At GKN, the Kaizen events were run pilot cells in Brazil and the UK in 2009. After identifying the need for improvement, a period of data collection took place with support of facilities and environmental specialists. With the data, the Kaizen structure was organized in order to analyze and review the actual state for the mass and energy flows of the studied cells. All Kaizen events were developed involving from 20 to 30 people, including all cell operators, leaders and managers, maintenance people, as well as environmental and lean specialists.
The most important tenet of the Lean and Green Kaizen Model is that Lean and Green approaches are integrated as part of the continuous improvement process where the lean philosophy and ways of working were already in place.

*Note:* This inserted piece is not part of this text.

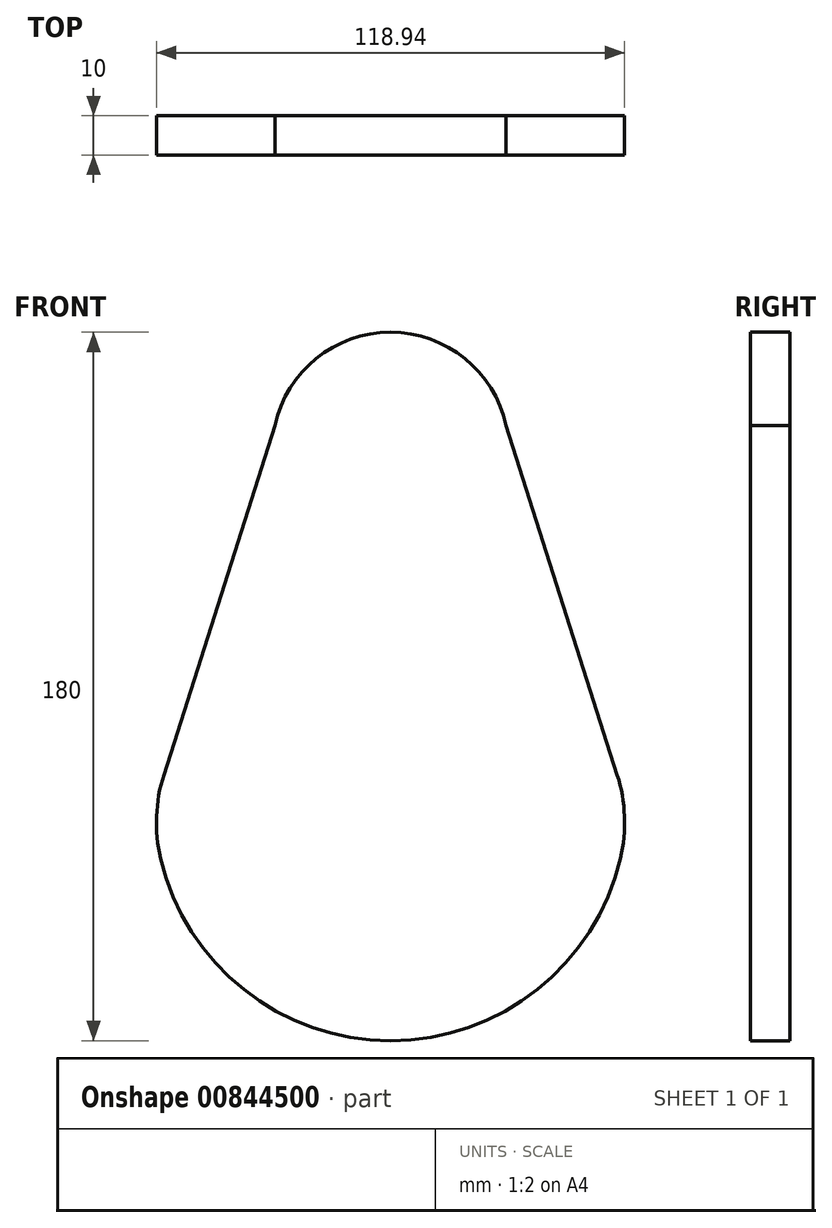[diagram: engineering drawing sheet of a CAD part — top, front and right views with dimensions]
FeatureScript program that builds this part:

We use the following criteria to assess whether a production cell is ready for the Lean and Green Kaizen Model:
• A manufacturing cell that has a mature deployment level in using and applying lean tools (operators already know and apply the most common lean tools, such as 5S, Visual Management, Autonomous Maintenance, Lost Time Analysis, etc);
• A cell that has a stable process, with delivery records over a 90%;
• A cell that has already applied Employee Involvement systems (operators already know and apply the most common Employee Involvement tools, such as Daily Meeting, Primary Visual Display, etc, );
• A cell Manager that is supporting the Lean and Green Kaizen initiative;
• A cell where a level of environmental awareness/concern exists (operators have already been trained related environment at issues);
• A cell that makes significant use of resources (Materials, Chemicals, Water, Waste, Effluent, Energy);
In fact, integrating Lean and Green is considered the second step of a cell’s continuous improvement process because a stable production flow is a necessary first step towards achieving a green enterprise. Leadership is fundamental for this; the Kaizen initiative needs to be approved by cell manager, requiring the complete commitment of Team Leaders and Team Members in order to develop it properly.
When applied successfully, the savings can be large. Our initial experience applying the Lean & Green Kaizen Model shows that in cell Kaizen exercises - combining both operators’ and leaders’ ideas and experience, and using the appropriate lean tools and techniques for identifying waste - created an opportunity of operational cost savings of about 274,000.00 GBP per year in the operational cells where we tested the model.
In a world of uncertainty about the economy and environment, where many environmentally sustainable alternatives have failed when we try to integrate them into the world of manufacturing, the Lean & Green Kaizen Model demonstrates what can happen when we take new and innovative approaches to support the development of sustainable business.